(Stored data)
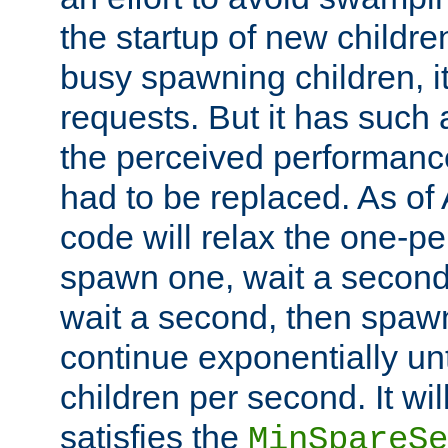
the startup of new children
busy spawning children, it
requests. But it has such a
the perceived performance
had to be replaced. As of
code will relax the one-per
spawn one, wait a second
wait a second, then spawn 
continue exponentially unt
children per second. It wi
satisfies the
MinSpareSe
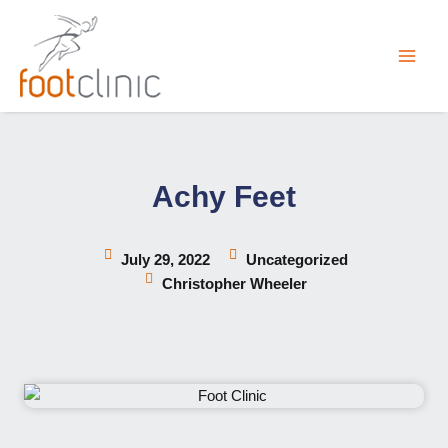
Skip
to
content
Achy Feet
July 29, 2022
Uncategorized
Christopher Wheeler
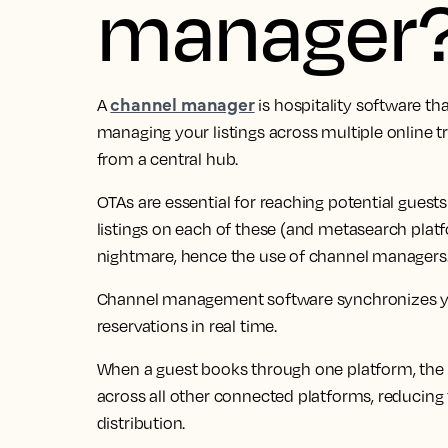
manager
channel manager
A
is hospitality software th
managing your listings across multiple online 
from a central hub.
OTAs are essential for reaching potential gues
listings on each of these (and metasearch platf
nightmare, hence the use of channel managers
Channel management software synchronizes your 
reservations in real time.
When a guest books through one platform, the 
across all other connected platforms, reducing
distribution.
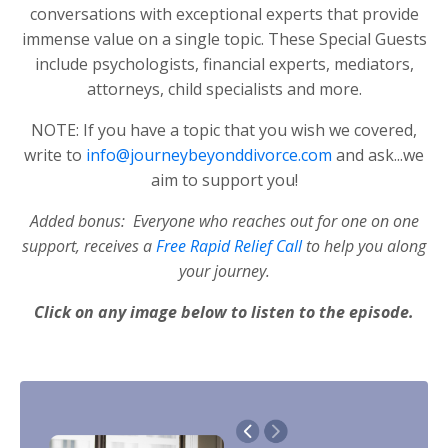
conversations with exceptional experts that provide
immense value on a single topic. These Special Guests
include psychologists, financial experts, mediators,
attorneys, child specialists and more.
NOTE: If you have a topic that you wish we covered,
write to
info@journeybeyonddivorce.com
and ask...we
aim to support you!
Added bonus: Everyone who reaches out for one on one
support, receives a
Free Rapid Relief Call
to help you along
your journey.
Click on any image below to listen to the episode.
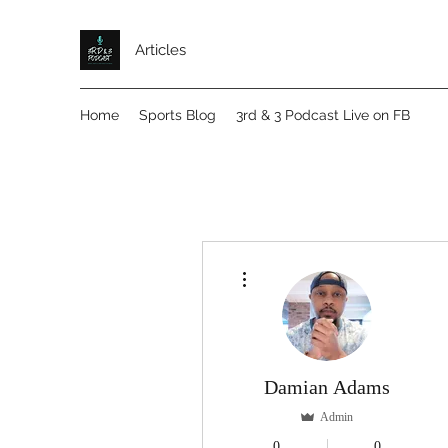
Articles
Home
Sports Blog
3rd & 3 Podcast Live on FB
More actions
Damian Adams
Admin
0
0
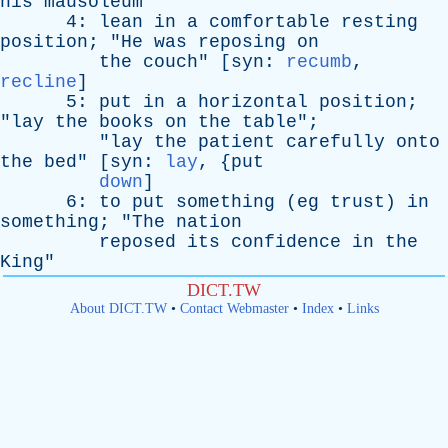
his
mausoleum
"
4:
lean
in
a
comfortable
resting
position
; "
He
was
reposing
on
the
couch
" [
syn
:
recumb
,
recline
]
5:
put
in
a
horizontal
position
;
"
lay
the
books
on
the
table
";
"
lay
the
patient
carefully
onto
the
bed
" [
syn
:
lay
, {
put
down
]
6:
to
put
something
(
eg
trust
)
in
something
; "
The
nation
reposed
its
confidence
in
the
King
"
DICT.TW
About DICT.TW
•
Contact Webmaster
•
Index
•
Links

Work to complete >>
The records are to be returned verbatim. Skip any picture they contain.

Completed exercise >>
the startup of new children
busy spawning children, it
requests. But it has such a
the perceived performance
had to be replaced. As of
code will relax the one-per
spawn one, wait a second
wait a second, then spawn 
continue exponentially unt
children per second. It wi
satisfies the
MinSpareSe
Skip
to
content
Achy Feet
July 29, 2022
Uncategorized
Christopher Wheeler
manager
channel manager
A
is hospitality software th
managing your listings across multiple online 
from a central hub.
OTAs are essential for reaching potential gues
listings on each of these (and metasearch platf
nightmare, hence the use of channel managers
Channel management software synchronizes your 
reservations in real time.
When a guest books through one platform, the 
across all other connected platforms, reducing
distribution.
conversations with exceptional experts that provide
immense value on a single topic. These Special Guests
include psychologists, financial experts, mediators,
attorneys, child specialists and more.
NOTE: If you have a topic that you wish we covered,
write to
info@journeybeyonddivorce.com
and ask...we
aim to support you!
Added bonus: Everyone who reaches out for one on one
support, receives a
Free Rapid Relief Call
to help you along
your journey.
Click on any image below to listen to the episode.
Articles
Home
Sports Blog
3rd & 3 Podcast Live on FB
More actions
Damian Adams
Admin
0
0
his
mausoleum
"
4:
lean
in
a
comfortable
resting
position
; "
He
was
reposing
on
the
couch
" [
syn
:
recumb
,
recline
]
5:
put
in
a
horizontal
position
;
"
lay
the
books
on
the
table
";
"
lay
the
patient
carefully
onto
the
bed
" [
syn
:
lay
, {
put
down
]
6:
to
put
something
(
eg
trust
)
in
something
; "
The
nation
reposed
its
confidence
in
the
King
"
DICT.TW
About DICT.TW
•
Contact Webmaster
•
Index
•
Links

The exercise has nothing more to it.